### Text block:

● ● ● ●

Enbies and Gentlequeers, may we present to you: the USB-C killer five thousand.

No power delivery, no negotiation, just 12V straight to VBUS

You surely wouldn't regret having a USB-C plug with 12V on VBUS around.
@derf Can you actually do any USB killing with it? They should not be doing this, but any USB device should probably expect 20V on the input these days... and my guess is that many devices will tolerate 12V just ok.
@pavel @derf anything that was a microusb design, now with a type-c port, will not survive it. plenty of them
@whitequark @derf Why do you believe it will not survive 12V?

I guess you should not try, because it may be out of spec for the devices, but old Nokia phones were designed for 5V charging, but were actually designed to survive 15V IIRC according to service manuals.

I'd strongly suggest anything USB to survive 20V these days, and may guess is that a lot of hardware would actually survive.

● ● ● ●

### Jobs:
(A) Answer these questions about the thread on the USB-C plug:
(i) What voltage does the plug send straight to VBUS?
(ii) Which phones were designed to survive 15V, according to service manuals?
(iii) What voltage does the thread say USB devices should probably expect on the input these days?
(B) In the records, rewrite as a numbered list the part that opens with the line containing "family: Asteraceae" and closes with the line containing "elevation (m): 2500", leaving out any blank lines.
The records are unrelated to the text above.

### Data in this exercise:
● ● ● ●

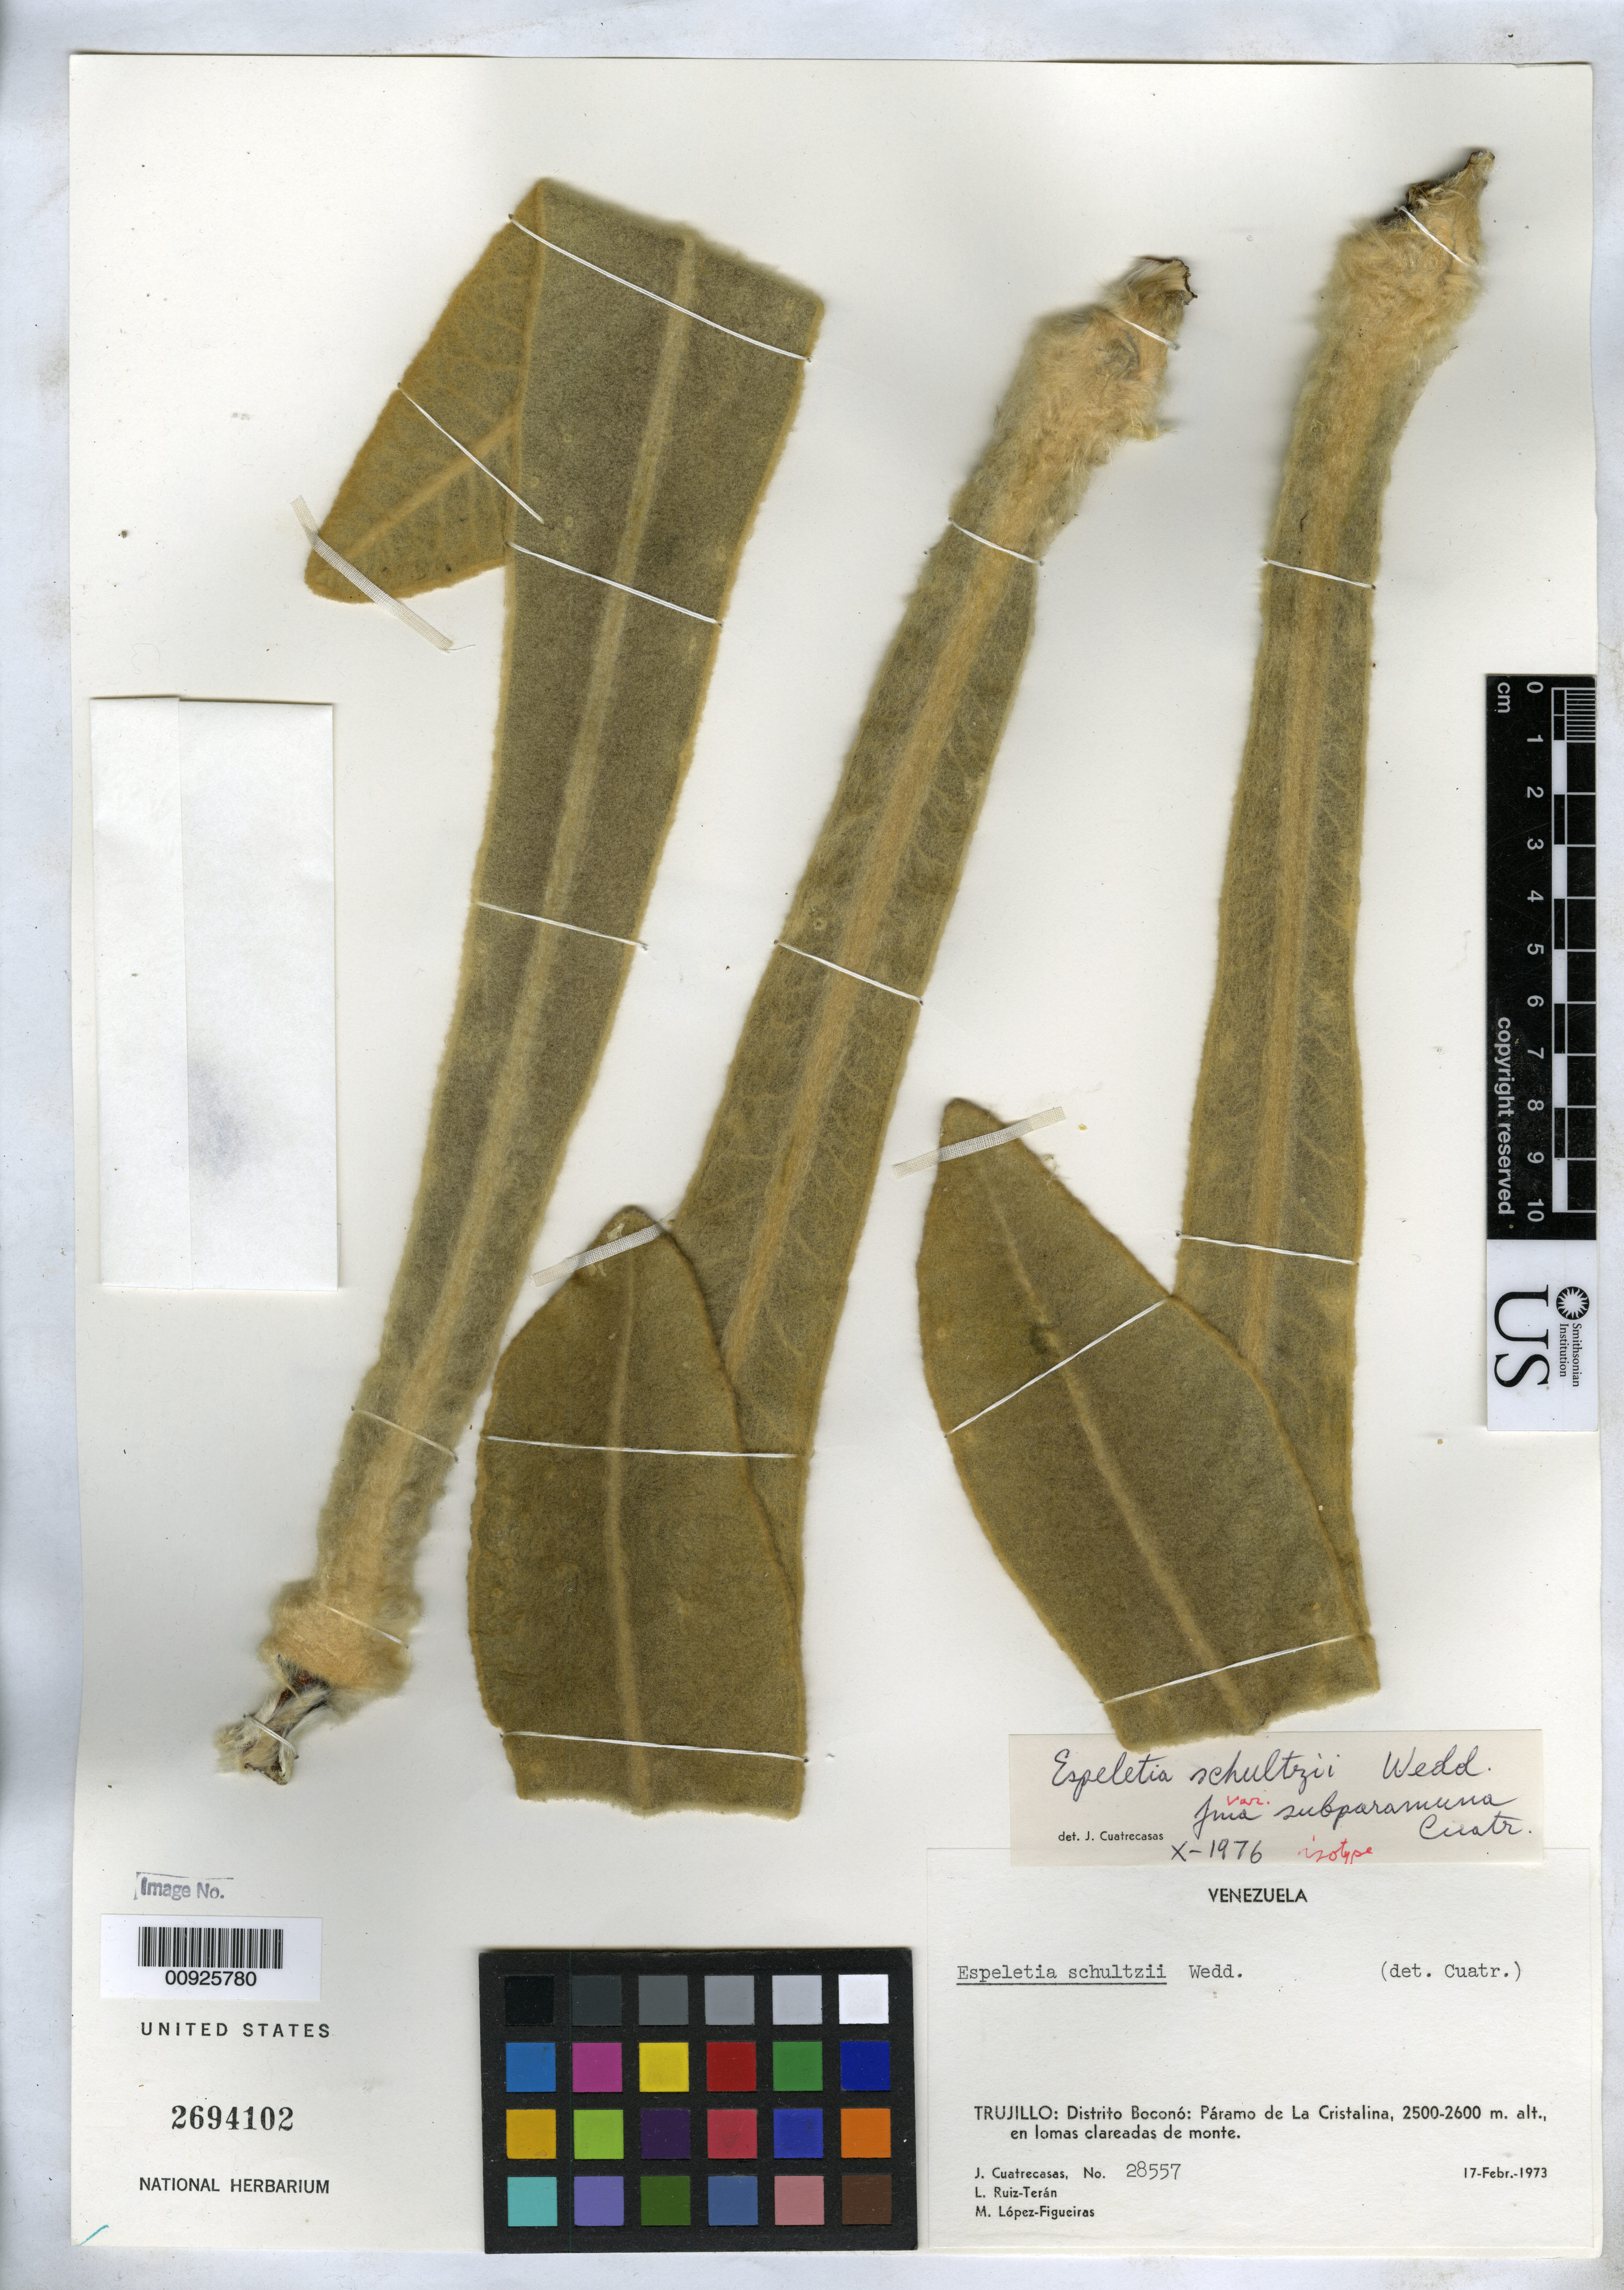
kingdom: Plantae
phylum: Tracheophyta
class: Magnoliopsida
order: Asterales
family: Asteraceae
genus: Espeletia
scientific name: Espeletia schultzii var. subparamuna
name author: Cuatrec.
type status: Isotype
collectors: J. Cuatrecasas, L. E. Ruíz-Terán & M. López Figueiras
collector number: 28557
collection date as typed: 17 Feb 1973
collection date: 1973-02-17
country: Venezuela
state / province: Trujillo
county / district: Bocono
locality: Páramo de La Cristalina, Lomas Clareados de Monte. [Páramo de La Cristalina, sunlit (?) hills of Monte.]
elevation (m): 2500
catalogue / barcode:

● ● ● ●

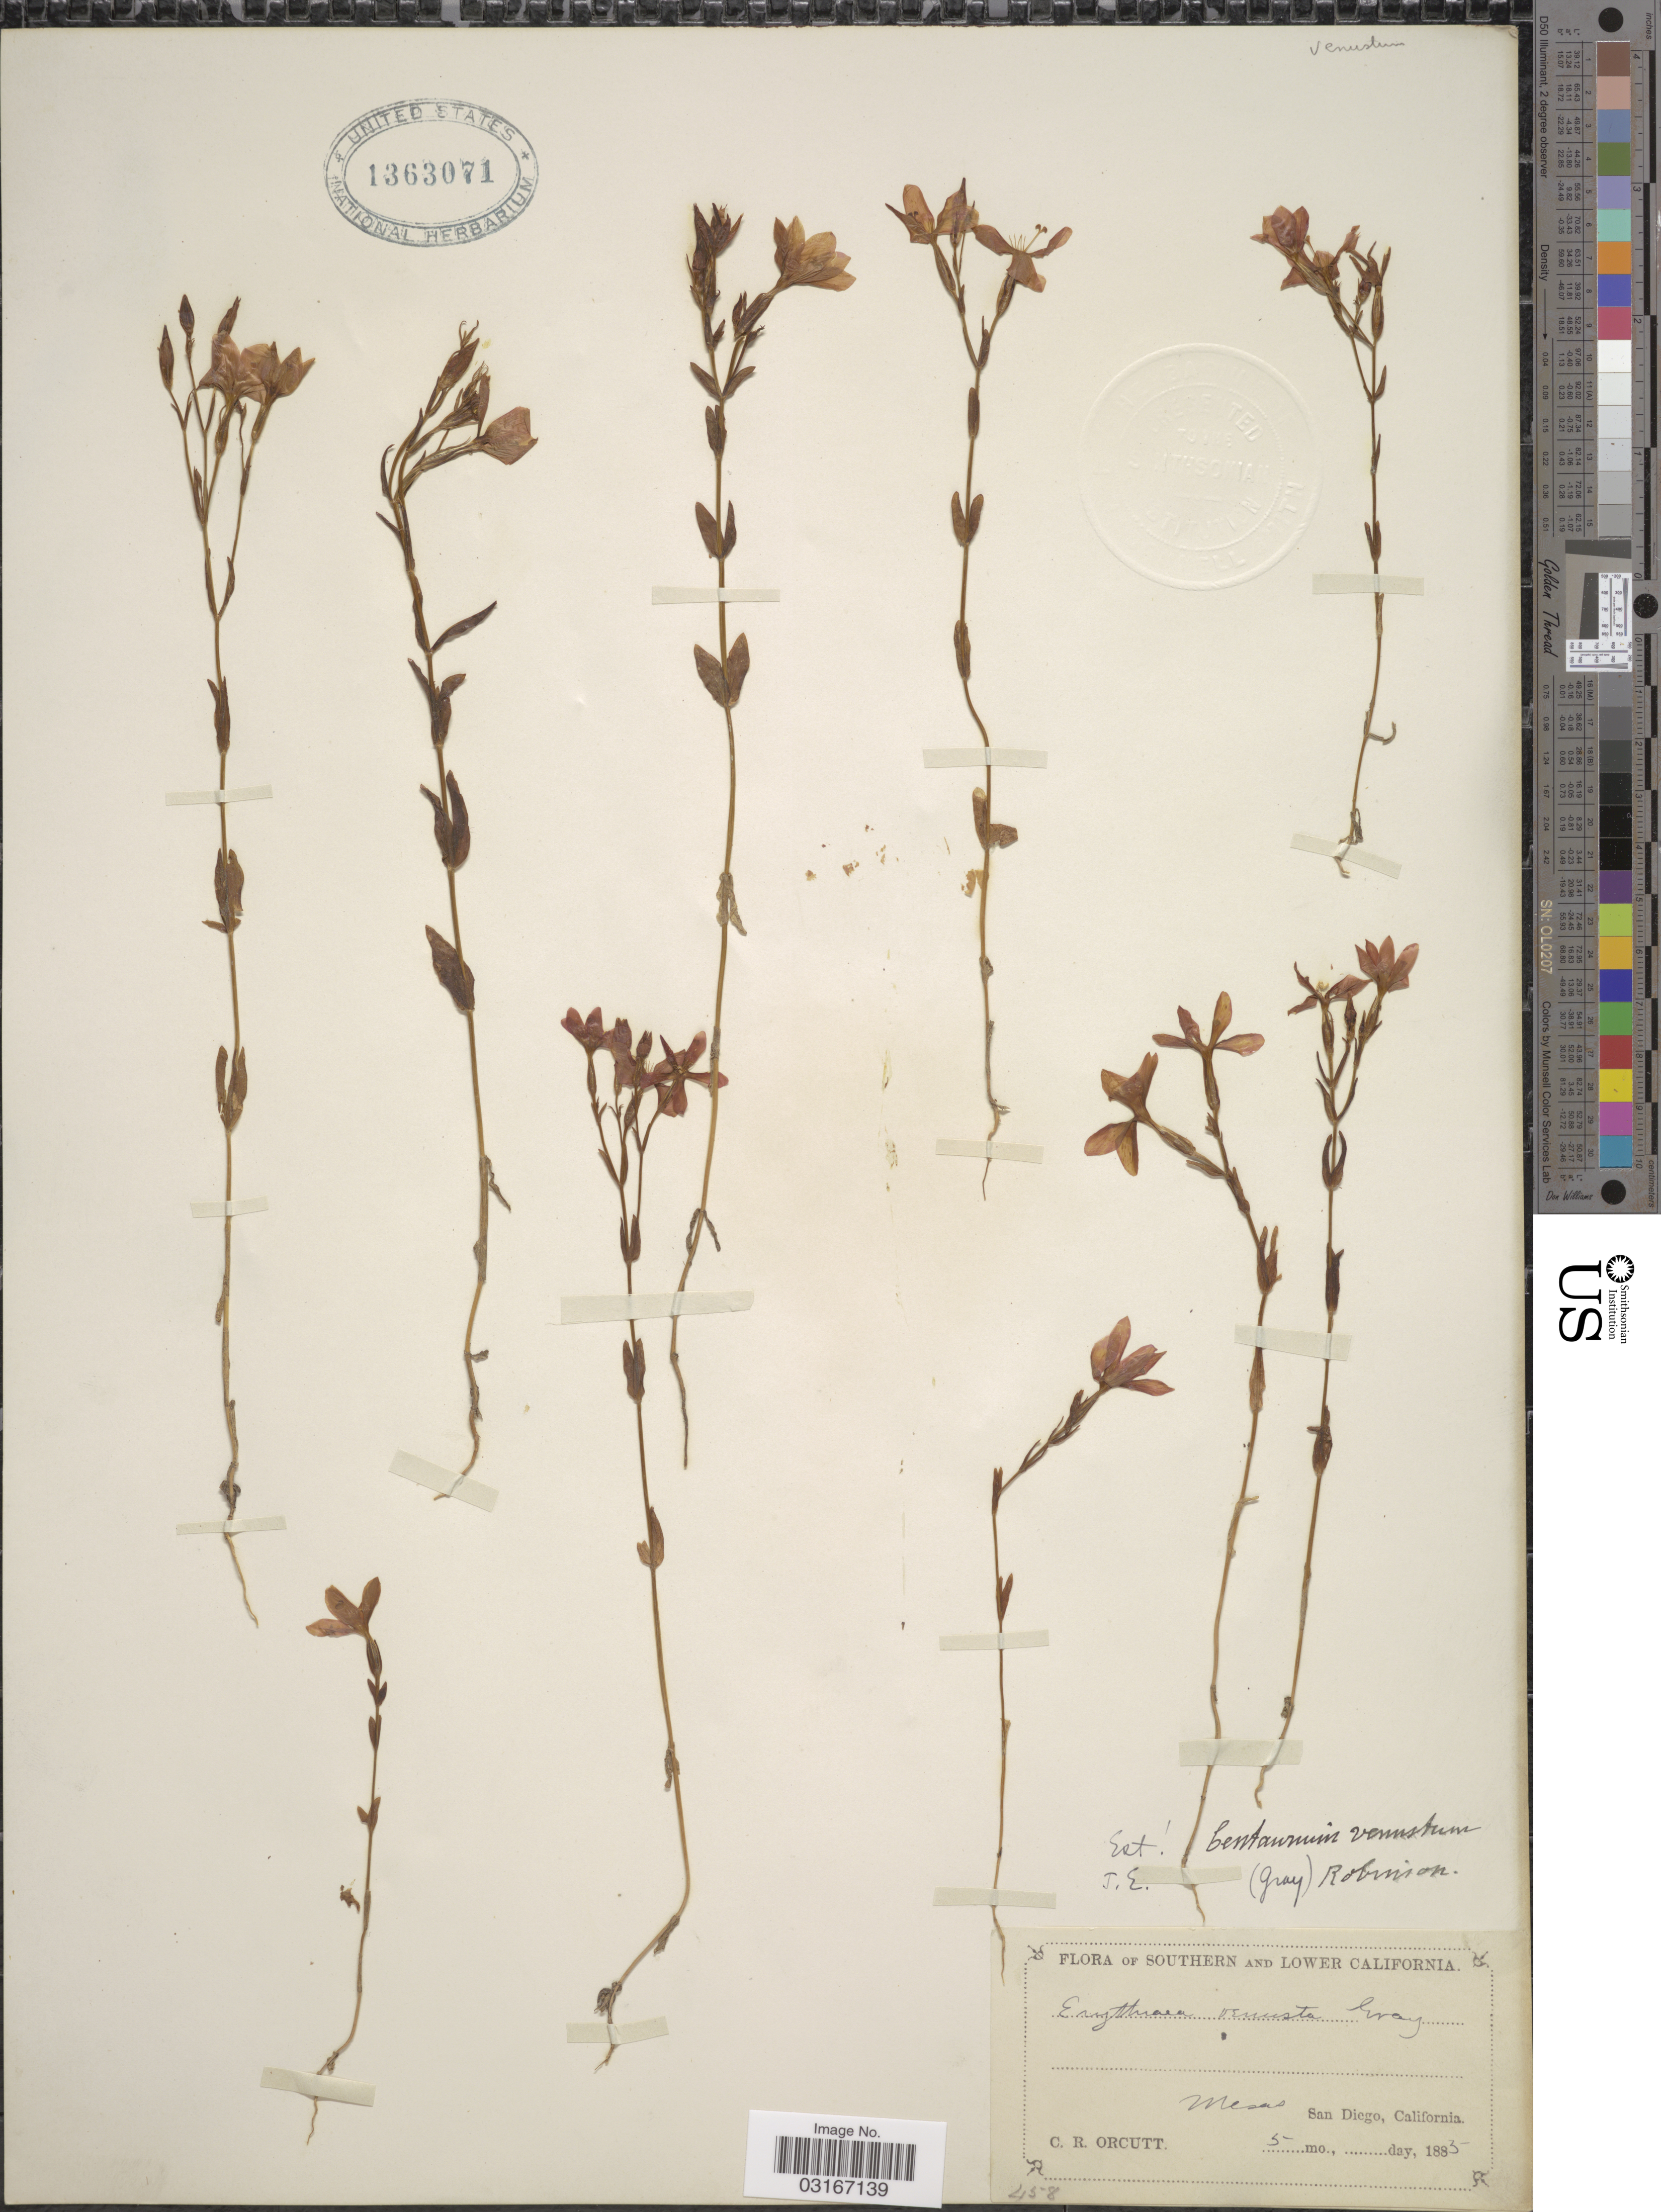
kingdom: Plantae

● ● ● ●

### Solution list:
(A)
(i) 12V
(ii) Old Nokia phones
(iii) 20V

(B)
1. family: Asteraceae
2. genus: Espeletia
3. scientific name: Espeletia schultzii var. subparamuna
4. name author: Cuatrec.
5. type status: Isotype
6. collectors: J. Cuatrecasas, L. E. Ruíz-Terán & M. López Figueiras
7. collector number: 28557
8. collection date as typed: 17 Feb 1973
9. collection date: 1973-02-17
10. country: Venezuela
11. state / province: Trujillo
12. county / district: Bocono
13. locality: Páramo de La Cristalina, Lomas Clareados de Monte. [Páramo de La Cristalina, sunlit (?) hills of Monte.]
14. elevation (m): 2500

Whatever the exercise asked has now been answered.